Lance ricana dans sa moustache.

- Je savais que tu étais une femme vénale. En fait il s'agirait d'une grosse affaire, et le but du jeu serait d'épingler une organisation. Deux têtes seraient mises à prix, et une jolie somme tu peux me croire.

Il tira un cure dent de la poche de sa chemise bleue et l'enfourna dans sa bouche.

- Alors t'es partante ?

Ghetty croisa ses bras sur sa poitrine, l'air pensif.

- A voir, mais ça manque de détails...

- Je sais, j'attends le dossier dans les prochaines heures.

- Tu sais quoi Lance ? Ça pue le piège, je te connais...c'est pas la première fois qui tu veux me refiler des plans foireux.

Le superviseur la pointa du doigt.

- Miss, si tu laisses passer ça, tu vas le regretter toute ta vie ! Tu m'entends ? Toute ta vie. Si je te propose ce coup là, c'est que tu es une chasseuse de primes hors pair, sûrement une des meilleures sur cette colonie. Réfléchis bien. Tu aimes le pognon ? Là tu risques de crouler sous les dollars...

La chasseuse savait pertinemment que le piège allait débarquer quand elle aurait accepté ce job. Mais elle adorait les risques du métier, et surtout l’appât du gain. Quand Lance annonçait une prime juteuse, il n'était jamais loin de la vérité. Elle se détendit tout d'un coup.

- OK je marche.

- Bon choix Miss, je te rappelle dès que j'ai les détails, t'éloigne pas de ton Wipi.

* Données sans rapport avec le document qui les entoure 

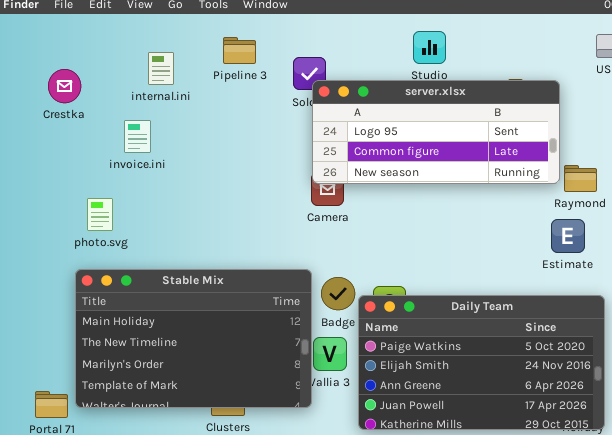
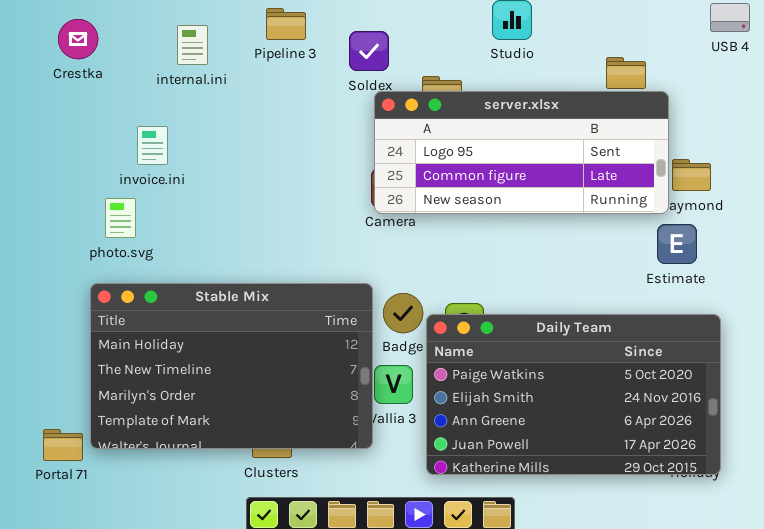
Crestka: [48,69,81,103] -> [58,19,98,59], moved
server.xlsx: [312,80,560,184] -> [374,91,669,214], moved
invoice.ini: [124,120,151,153] -> [137,126,168,165], moved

- Et arrêtez de m'appeler Miss, bordel.

Ghetty tourna les talons et ne demanda pas son reste comme à son habitude. Avant de rejoindre sa voiture, elle déposa sa dernière prime sur son compte en banque au guichet le plus proche. En espérant que la prochaine soit vraiment à la hauteur du boulot, comme le prétendait Bergmahn.